== Task item ==
Please rewrite the entries below, swapping "greatest" for "highest" and keeping everything else unchanged. Leave the pictures out of your answer.

(Entries listed in a dataset)
- Opening Delimiter -
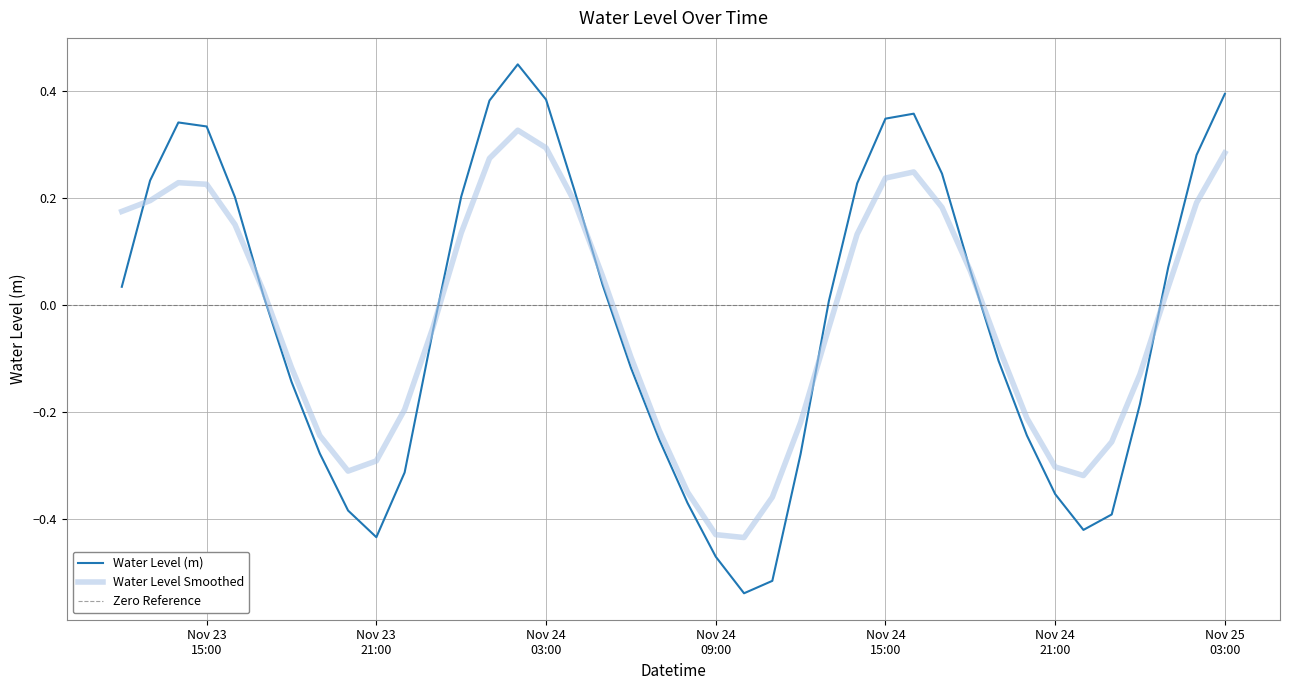

What is the greatest value displayed?

0.5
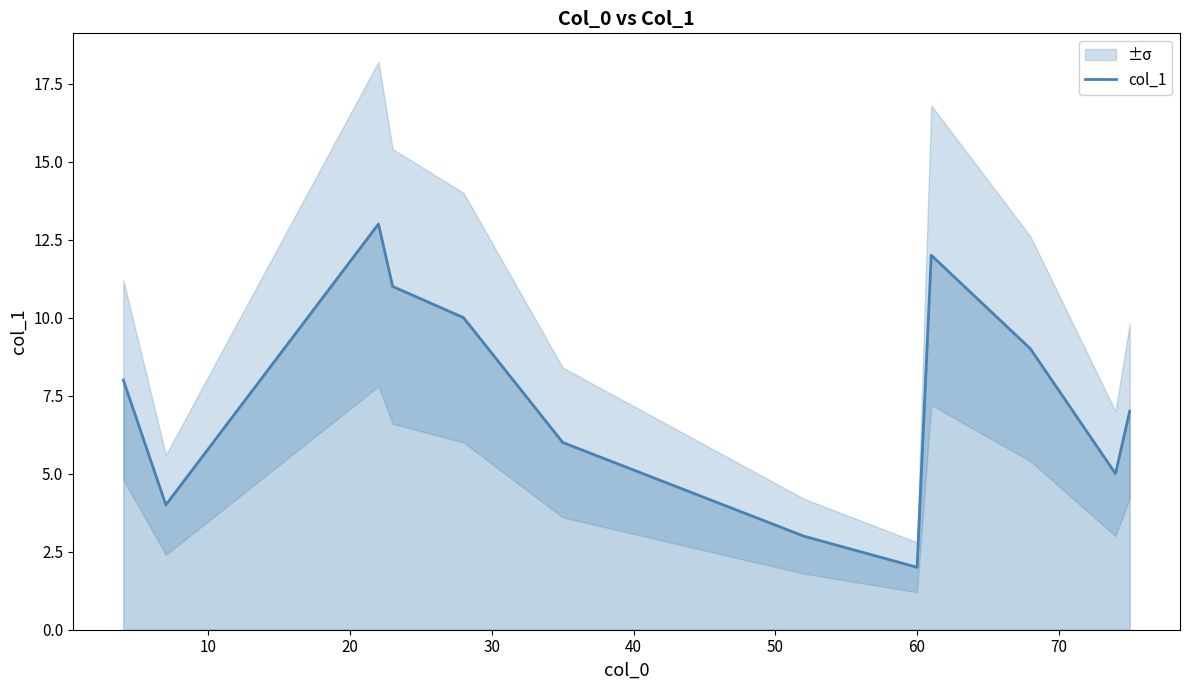

True or false: the data has more than 0 interior local peaks.

True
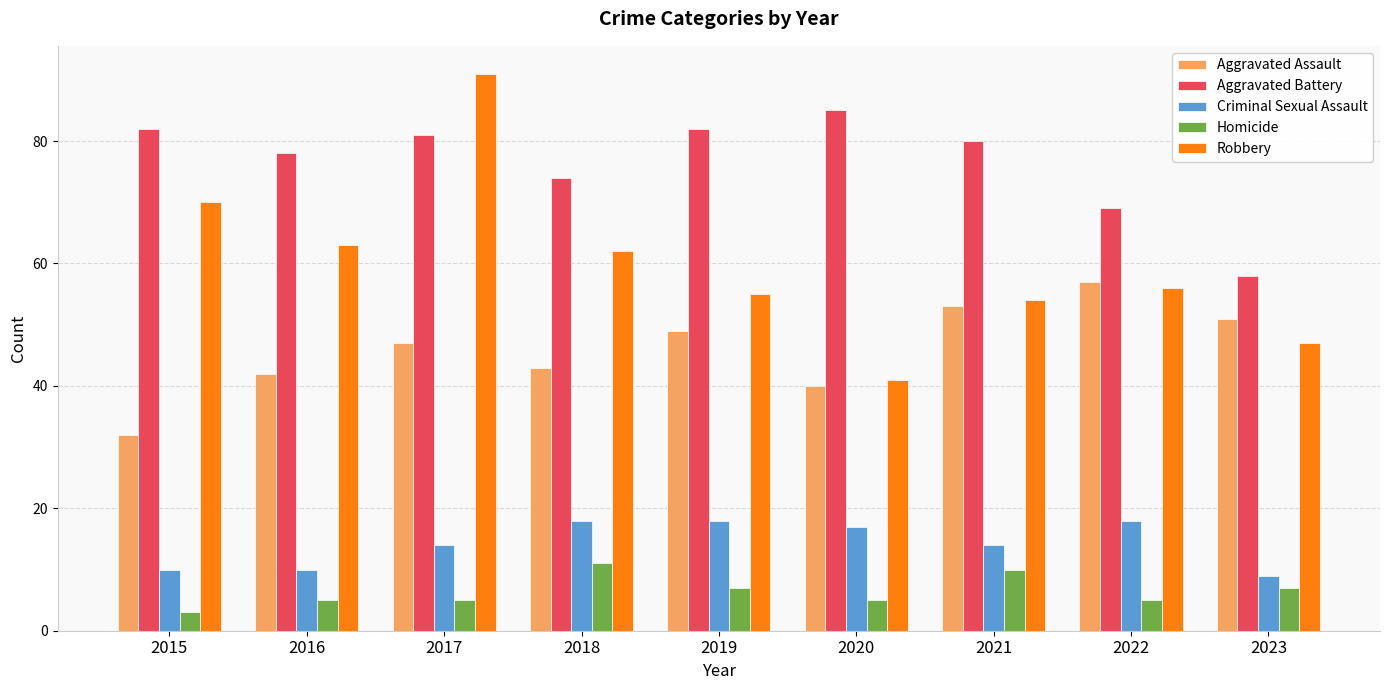

Which series has the widest spread of values?

Robbery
- Closing Delimiter -
== Solution to the problem ==
What is the highest value displayed?

0.5

True or false: the data has more than 0 interior local peaks.

True

Which series has the widest spread of values?

Robbery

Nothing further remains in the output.